Hello and welcome to TSF
ATI has released a hotfix for some 3d games that includes a fix for Sims 3
here is the link:
http://support.amd.com/us/kbarticles/Pages/Hotfixfor3DGames.aspx


----------



## jasondm4 (Aug 22, 2009)

RockmasteR said:


> Hello and welcome to TSF
> ATI has released a hotfix for some 3d games that includes a fix for Sims 3
> here is the link:
> http://support.amd.com/us/kbarticles/Pages/Hotfixfor3DGames.aspx


Yeah ive already installed that and it didnt help


----------



## RockmasteR (Aug 10, 2007)

try to see if you can disable one card and keep the other from your ATI control panel, some games are just not to friendly with two video cards


----------



## jasondm4 (Aug 22, 2009)

RockmasteR said:


> try to see if you can disable one card and keep the other from your ATI control panel, some games are just not to friendly with two video cards


ive already tried that also i even took out the other card completly and tested each card seperatly and got the same performance


----------



## Sanc7ified (Jun 9, 2007)

Yeah, I let my girlfriend install sim city 4 on my pc, and it ran like complete crap. With the set-up i have, i should beable to run about 10 windows of it, no problem =/


----------



## McNinja (Jun 22, 2008)

Your PSU has 6 12v rails at 128amps and they don't seem to lend power to each other very well with max combined rail's amperage at 87amps. That total was taken from its max continuous peak wattage output of 1050w. They seem to only lend around 70% power to each rail.
Source

This leads me to believe that your PSU can't supply high end video cards properly with sufficient power needed.

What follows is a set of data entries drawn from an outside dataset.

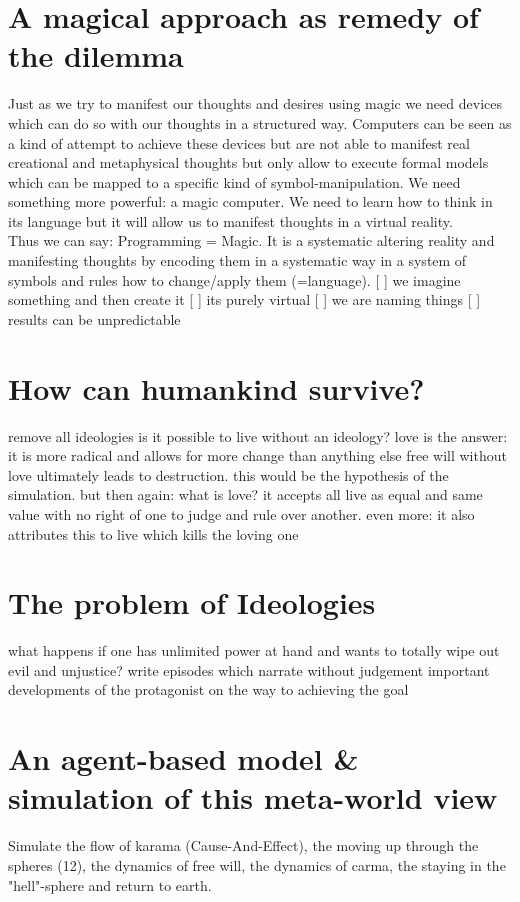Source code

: \documentclass[twocolumn]{article}
\begin{document}
\section{A magical approach as remedy of the dilemma}
Just as we try to manifest our thoughts and desires using magic we need devices which can do so with our thoughts in a structured way. Computers can be seen as a kind of attempt to achieve these devices but are not able to manifest real creational and metaphysical thoughts but only allow to execute formal models which can be mapped to a specific kind of symbol-manipulation. We need something more powerful: a magic computer. We need to learn how to think in its language but it will allow us to manifest thoughts in a virtual reality. \\
Thus we can say: Programming = Magic. It is a systematic altering reality and manifesting thoughts by encoding them in a systematic way in a system of symbols and rules how to change/apply them (=language).
[ ] we imagine something and then create it
[ ] its purely virtual
[ ] we are naming things
[ ] results can be unpredictable

\section{How can humankind survive?}
remove all ideologies
is it possible to live without an ideology?
love is the answer: it is more radical and allows for more change than anything else
free will without love ultimately leads to destruction. this would be the hypothesis of the simulation. 
but then again: what is love? it accepts all live as equal and same value with no right of one to judge and rule over another. even more: it also attributes this to live which kills the loving one

\section{The problem of Ideologies}
what happens if one has unlimited power at hand and wants to totally wipe out evil and unjustice?
write episodes which narrate without judgement important developments of the protagonist on the way to achieving the goal

\section{An agent-based model \& simulation of this meta-world view}
Simulate the flow of karama (Cause-And-Effect), the moving up through the spheres (12), the dynamics of free will, the dynamics of carma, the staying in the "hell"-sphere and return to earth.



\end{document}
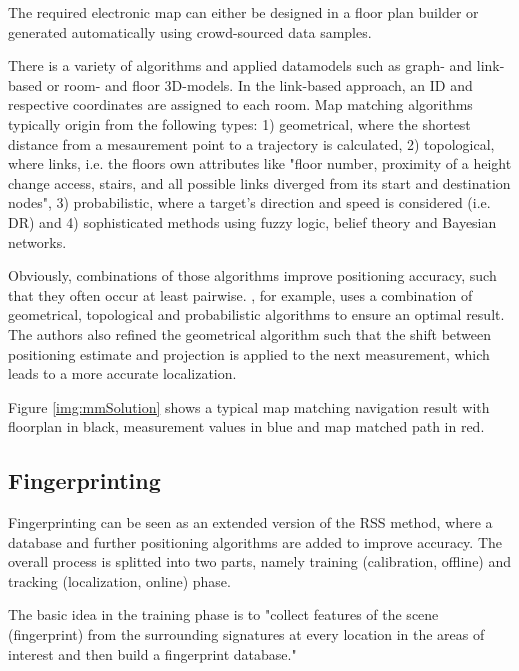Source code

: The required electronic map can either be designed in a floor plan builder or generated automatically using crowd-sourced data samples. 

There is a variety of algorithms and applied datamodels such as graph- and link-based or room- and floor 3D-models. In the link-based approach, an ID and respective coordinates are assigned to each room. 
Map matching algorithms typically origin from the following types: 
1) geometrical, where the shortest distance from a mesaurement point to a trajectory is calculated, 2) topological, where links, i.e. the floors own attributes like "floor number, proximity of a height change access, stairs, and all possible links diverged from its start and destination nodes"\cite{mmSystem}, 3) probabilistic, where a target's direction and speed is considered (i.e. DR) and 4) sophisticated methods using fuzzy logic, belief theory and Bayesian networks.

Obviously, combinations of those algorithms improve positioning accuracy, such that they often occur at least pairwise. \cite{mmSystem}, for example, uses a combination of geometrical, topological and probabilistic algorithms to ensure an optimal result. The authors also refined the geometrical algorithm such that the shift between positioning estimate and projection is applied to the next measurement, which leads to a more accurate localization.

Figure \ref{img:mmSolution}	shows a typical map matching navigation result with floorplan in black, measurement values in blue and map matched path in red.


\subsection{Fingerprinting}

Fingerprinting can be seen as an extended version of the RSS method, where a database and further positioning algorithms are added to improve accuracy. 
The overall process is splitted into two parts, namely training (calibration, offline) and tracking (localization, online) phase.

The basic idea in the training phase is to "collect features of the scene (fingerprint) from the surrounding signatures at every location in the areas of interest and then build a fingerprint database." \cite{recentAdvances} 

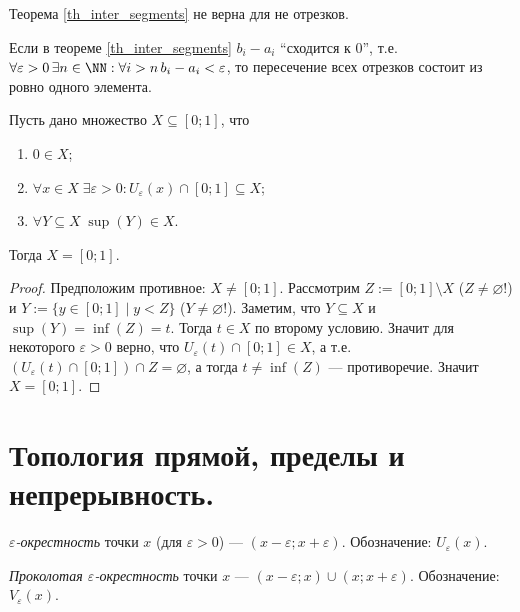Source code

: \documentclass[12pt,a4paper]{article}
\begin{document}
    \begin{remark}
        Теорема \ref{th_inter_segments} не верна для не отрезков.
    \end{remark}

    \begin{remark}
        Если в теореме \ref{th_inter_segments} $b_i-a_i$ ``сходится к 0'', т.е. $\forall \varepsilon > 0\, \exists n\in\NN: \forall i > n\, b_i-a_i < \varepsilon$, то пересечение всех отрезков состоит из ровно одного элемента.
    \end{remark}

    \begin{theorem}
        Пусть дано множество $X \subseteq [0;1]$, что
        \begin{enumerate}
            \item $0 \in X$;
            \item $\forall x \in X\; \exists \varepsilon > 0: U_\varepsilon(x) \cap [0;1] \subseteq X$;
            \item $\forall Y \subseteq X\; \sup(Y) \in X$.
        \end{enumerate}
        Тогда $X = [0;1]$.
    \end{theorem}

    \begin{proof}
        Предположим противное: $X \neq [0;1]$. Рассмотрим $Z := [0;1] \setminus X$ ($Z \neq \varnothing$!) и $Y := \{y \in [0;1] \mid y < Z\}$ ($Y \neq \varnothing$!). Заметим, что $Y \subseteq X$ и $\sup(Y) = \inf(Z) = t$. Тогда $t \in X$ по второму условию. Значит для некоторого $\varepsilon > 0$ верно, что $U_{\varepsilon}(t) \cap [0;1] \in X$, а т.е. $(U_\varepsilon(t) \cap [0;1]) \cap Z = \varnothing$, а тогда $t \neq \inf(Z)$ --- противоречие. Значит $X = [0;1]$.
    \end{proof}

    \section{Топология прямой, пределы и непрерывность.}

    \begin{definition}
        \emph{$\varepsilon$-окрестность} точки $x$ (для $\varepsilon > 0$) --- $(x - \varepsilon; x+ \varepsilon)$. Обозначение: $U_\varepsilon(x)$.

        \emph{Проколотая $\varepsilon$-окрестность} точки $x$ --- $(x - \varepsilon; x) \cup (x; x + \varepsilon)$. Обозначение: $V_\varepsilon(x)$.
    \end{definition}
\end{document}
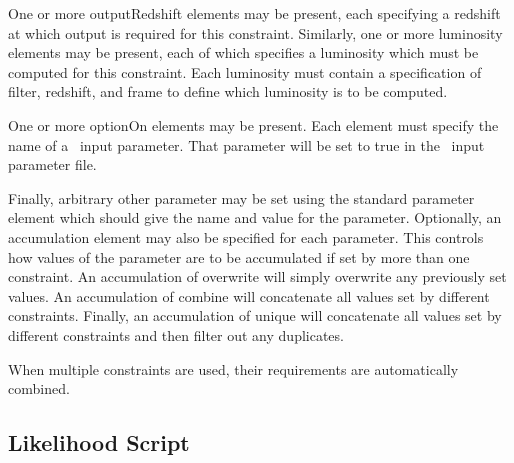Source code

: One or more {\normalfont \ttfamily outputRedshift} elements may be present, each specifying a redshift at which output is required for this constraint. Similarly, one or more {\normalfont \ttfamily luminosity} elements may be present, each of which specifies a luminosity which must be computed for this constraint. Each {\normalfont \ttfamily luminosity} must contain a specification of {\normalfont \ttfamily filter}, {\normalfont \ttfamily redshift}, and {\normalfont \ttfamily frame} to define which luminosity is to be computed.

One or more {\normalfont \ttfamily optionOn} elements may be present. Each element must specify the name of a \glc\ input parameter. That parameter will be set to {\normalfont \ttfamily true} in the \glc\ input parameter file.

Finally, arbitrary other parameter may be set using the standard {\normalfont \ttfamily parameter} element which should give the {\normalfont \ttfamily name} and {\normalfont \ttfamily value} for the parameter. Optionally, an {\normalfont \ttfamily accumulation} element may also be specified for each {\normalfont \ttfamily parameter}. This controls how values of the parameter are to be accumulated if set by more than one constraint. An accumulation of {\normalfont \ttfamily overwrite} will simply overwrite any previously set values. An accumulation of {\normalfont \ttfamily combine} will concatenate all values set by different constraints. Finally, an accumulation of {\normalfont \ttfamily unique} will concatenate all values set by different constraints and then filter out any duplicates.

When multiple constraints are used, their requirements are automatically combined.

\subsection{Likelihood Script}


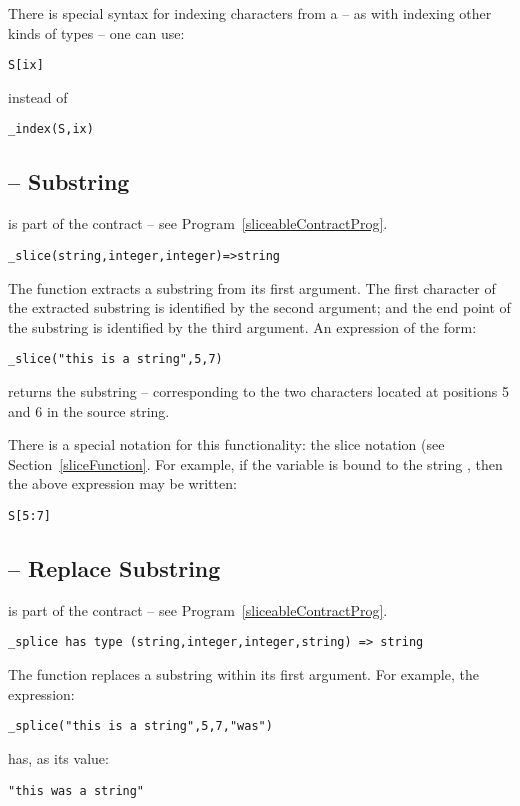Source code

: There is special syntax for indexing characters from a  -- as with indexing other kinds of  types -- one can use:
\begin{lstlisting}
S[ix]
\end{lstlisting}
instead of
\begin{lstlisting}
_index(S,ix)
\end{lstlisting}

\subsection{ -- Substring}
\label{sliceString}
 is part of the  contract -- see Program~\vref{sliceableContractProg}.
\begin{lstlisting}
_slice(string,integer,integer)=>string
\end{lstlisting}
The  function extracts a substring from its first argument. The first character of the extracted substring is identified by the second argument; and the end point of the substring is identified by the third argument. An expression of the form:
\begin{lstlisting}
_slice("this is a string",5,7)
\end{lstlisting}
returns the substring  -- corresponding to the two characters located at positions 5 and 6 in the source string.

There is a special notation for this functionality: the slice notation (see Section~\vref{sliceFunction}. For example, if the variable  is bound to the string , then the above expression may be written:
\begin{lstlisting}
S[5:7]
\end{lstlisting}

\subsection{ -- Replace Substring}
\label{spliceString}
 is part of the  contract -- see Program~\vref{sliceableContractProg}.
\begin{lstlisting}
_splice has type (string,integer,integer,string) => string
\end{lstlisting}
The  function replaces a substring within its first argument. For example, the expression:
\begin{lstlisting}
_splice("this is a string",5,7,"was")
\end{lstlisting}
has, as its value:
\begin{lstlisting}
"this was a string"
\end{lstlisting}

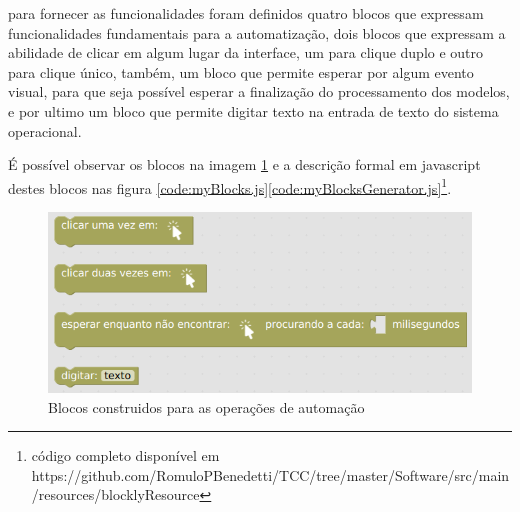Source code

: \documentclass[tg]{mdtufsm}
\begin{document}
    para fornecer as funcionalidades foram definidos quatro blocos que expressam funcionalidades fundamentais para a automatização, dois blocos que expressam a abilidade de clicar em algum lugar da interface, um para clique duplo e outro para clique único, também, um bloco que permite esperar por algum evento visual, para que seja possível esperar a finalização do processamento dos modelos, e por ultimo um bloco que permite digitar texto na entrada de texto do sistema operacional.

    É possível observar os blocos na imagem \ref{fig:myblocks} e a descrição formal em javascript destes blocos nas figura \ref{code:myBlocks.js}\ref{code:myBlocksGenerator.js}\footnote{código completo disponível em https://github.com/RomuloPBenedetti/TCC/tree/master/Software/src/main/resources/blocklyResource}.

    \begin{figure}[!htb]
        {\centering
        \includegraphics[width=1.0\textwidth]{imagens/blocks.png}
        \caption{Blocos construidos para as operações de automação}
        \label{fig:myblocks}}
    \end{figure}
\end{document}

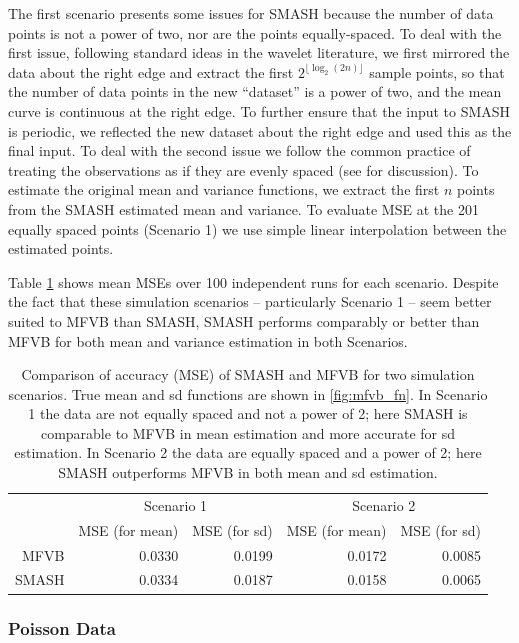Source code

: \documentclass[12pt]{article}
\begin{document}
The first scenario presents some issues for SMASH because the number of data points is not a power of two, nor are the points equally-spaced. To deal with the first issue, following standard ideas in the wavelet literature, we first mirrored the data about the right edge and extract the first $2^{\lfloor\log_2(2n)\rfloor}$ sample points, so that the number of data points in the new ``dataset'' is a power of two, and the mean curve is continuous at the right edge. To further ensure that the input to SMASH is periodic, we reflected the new dataset about the right edge and used this as the final input. 
To deal with the second issue we follow the common practice of treating the observations as if they are evenly spaced (see \cite{Sardy1999Wavelet} for discussion). To estimate the original mean and variance functions, we extract the first $n$ points from the SMASH estimated mean and variance. 
To evaluate MSE at the 201 equally spaced points (Scenario 1) we use simple linear interpolation between the estimated points. 

Table \ref{table:mfvb_comp} shows mean MSEs over 100 independent runs for each scenario.
Despite the fact that these simulation scenarios -- particularly Scenario 1 -- seem better suited to MFVB than SMASH, 
SMASH performs comparably or better than MFVB for both mean and variance estimation in both Scenarios. 
\begin{table}[ht]
\centering
\begin{tabular}{rrrrr}
\hline
& \multicolumn{2}{c}{Scenario 1}&\multicolumn{2}{c}{Scenario 2}\\
\cline{2-5}
& MSE (for mean) & MSE (for sd) & MSE (for mean) & MSE (for sd) \\
\hline
MFVB & 0.0330 & 0.0199 & 0.0172 & 0.0085 \\
SMASH & 0.0334 & 0.0187 & 0.0158 & 0.0065 \\
\hline
\end{tabular}
\caption{Comparison of accuracy (MSE) of SMASH and MFVB for two simulation scenarios.  True mean and sd functions are shown in \ref{fig:mfvb_fn}. 
In Scenario 1 the data are not equally spaced and not a power of 2; here SMASH is comparable to MFVB in mean estimation and more accurate for sd estimation.
In Scenario 2 the data are equally spaced and a power of 2; here SMASH outperforms MFVB in both mean and sd estimation.}
\label{table:mfvb_comp}
\end{table}

 

\subsubsection{Poisson Data}
\end{document}
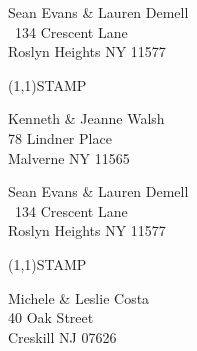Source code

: \documentclass[12pt]{article}
\begin{document}
\begin{minipage}{.5\linewidth} \noindent
Sean Evans \& Lauren Demell\\\ 
134 Crescent Lane\\ 
Roslyn Heights NY 11577
\end{minipage}
\begin{minipage}{.5\linewidth \hspace{-.2in} \vspace{-.3in}}
\begin{flushright}
\framebox(1,1){STAMP}
\end{flushright}
\end{minipage}

\begin{center} \begin{Huge} \vspace*{\fill}
Kenneth \& Jeanne Walsh\\
78 Lindner Place\\
Malverne NY 11565\\
\vspace{\fill} \end{Huge} \end{center}

\clearpage

\begin{minipage}{.5\linewidth} \noindent
Sean Evans \& Lauren Demell\\\ 
134 Crescent Lane\\ 
Roslyn Heights NY 11577
\end{minipage}
\begin{minipage}{.5\linewidth \hspace{-.2in} \vspace{-.3in}}
\begin{flushright}
\framebox(1,1){STAMP}
\end{flushright}
\end{minipage}

\begin{center} \begin{Huge} \vspace*{\fill}
Michele \& Leslie Costa\\
40 Oak Street\\
Creskill NJ 07626\\
\vspace{\fill} \end{Huge} \end{center}

\clearpage
\end{document}
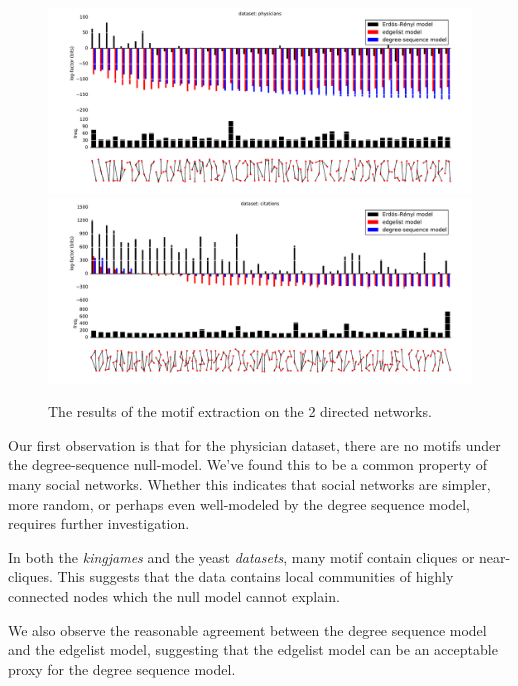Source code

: \begin{figure}[p]
  \includegraphics[width=\textwidth]{./images/physicians/compare-plot.pdf}\\
  \includegraphics[width=\textwidth]{./images/citations/compare-plot.pdf}\\
  \caption{The results of the motif extraction on the 2 directed networks.}
  \label{figure:plot-dir}
\end{figure}

Our first observation is that for the physician dataset, there are no motifs under the degree-sequence null-model. We've found this to be a common property of many social networks. Whether this indicates that social networks are simpler, more random, or perhaps even well-modeled by the degree sequence model, requires further investigation. 

In both the \emph{kingjames} and the yeast \emph{datasets}, many motif contain cliques or near-cliques. This suggests that the data contains local communities of highly connected nodes which the null model cannot explain.

We also observe the reasonable agreement between the degree sequence model and the edgelist model, suggesting that the edgelist model can be an acceptable proxy for the degree sequence model. 

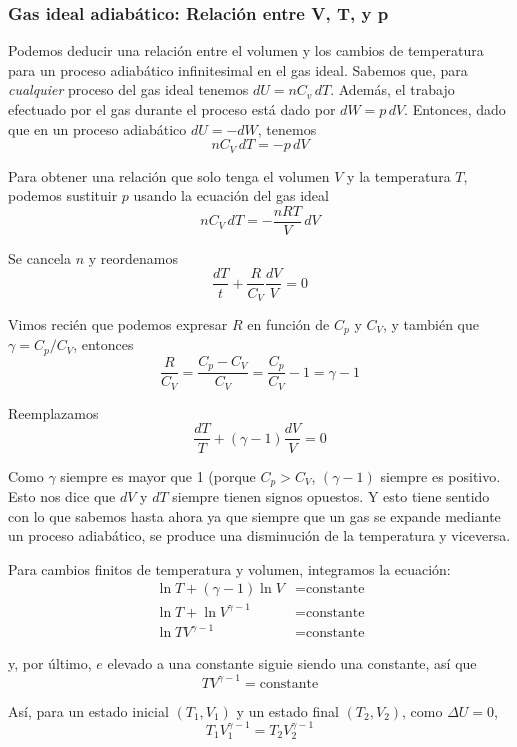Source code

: \documentclass[12pt]{article}
\begin{document}
  \subsubsection{Gas ideal adiabático: Relación entre V, T, y p}
  Podemos deducir una relación entre el volumen y los cambios de temperatura para un proceso adiabático infinitesimal en el gas ideal. Sabemos que, para \textit{cualquier} proceso del gas ideal tenemos $ dU = nC_{v}\,dT $. Además, el trabajo efectuado por el gas durante el proceso está dado por $ dW = p\,dV $. Entonces, dado que en un proceso adiabático $ dU = -dW $, tenemos
  \[
  nC_{V}\,dT = -p\,dV
  \]

  Para obtener una relación que solo tenga el volumen $ V $ y la temperatura $ T $, podemos sustituir $ p $ usando la ecuación del gas ideal
  \[
  nC_{V}\,dT = -\frac{nRT}{V}\,dV 
  \]
  
  Se cancela $ n $ y reordenamos
  \[
  \frac{dT}{t} + \frac{R}{C_{V}}\frac{dV}{V} = 0
  \]

  Vimos recién que podemos expresar $ R $ en función de $ C_{p} $ y $ C_{V} $, y también que $ \gamma = C_{p}/C_{V} $, entonces
  \[
    \frac{R}{C_{V}} = \frac{C_{p}-C_{V}}{C_{V}} = \frac{C_{p}}{C_{V}} - 1 = \gamma - 1
  \]

  Reemplazamos
  \[
  \frac{dT}{T} + (\gamma - 1) \frac{dV}{V} = 0
  \]

  Como $ \gamma $ siempre es mayor que 1 (porque $ C_{p} > C_{V} $, $ (\gamma - 1) $ siempre es positivo. Esto nos dice que $ dV $ y $ dT $ siempre tienen signos opuestos. Y esto tiene sentido con lo que sabemos hasta ahora ya que siempre que un gas se expande mediante un proceso adiabático, se produce una disminución de la temperatura y viceversa.

  Para cambios finitos de temperatura y volumen, integramos la ecuación:
  \begin{align*}
    \ln{T} + (\gamma - 1)\ln{V} &= \text{constante}\\
    \ln{T} + \ln{V^{\gamma - 1}} &= \text{constante}\\
    \ln{TV^{\gamma - 1}} &= \text{constante}
  \end{align*}

  y, por último, $ e $ elevado a una constante siguie siendo una constante, así que
  \[
  TV^{\gamma - 1} = \text{constante}
  \]

  Así, para un estado inicial $ (T_{1}, V_{1}) $ y un estado final $ (T_{2}, V_{2}) $, como $ \Delta U = 0 $,
  \[
  T_{1}V_{1}^{\gamma - 1} = T_{2}V_{2}^{\gamma - 1} 
  \]
\end{document}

I would recommend this PSU
Corsair 850w
$140
after rebate $120
_free shipping_


I would also try running Simcity 4 with one CPU enabled. 

start the game
alt tab out of it
Open task manager (right click on task bar and select task manager)
go to Processes
find Simcity4.exe
right click on it and go to _affinity_
make sure only CPU is enabled.


----------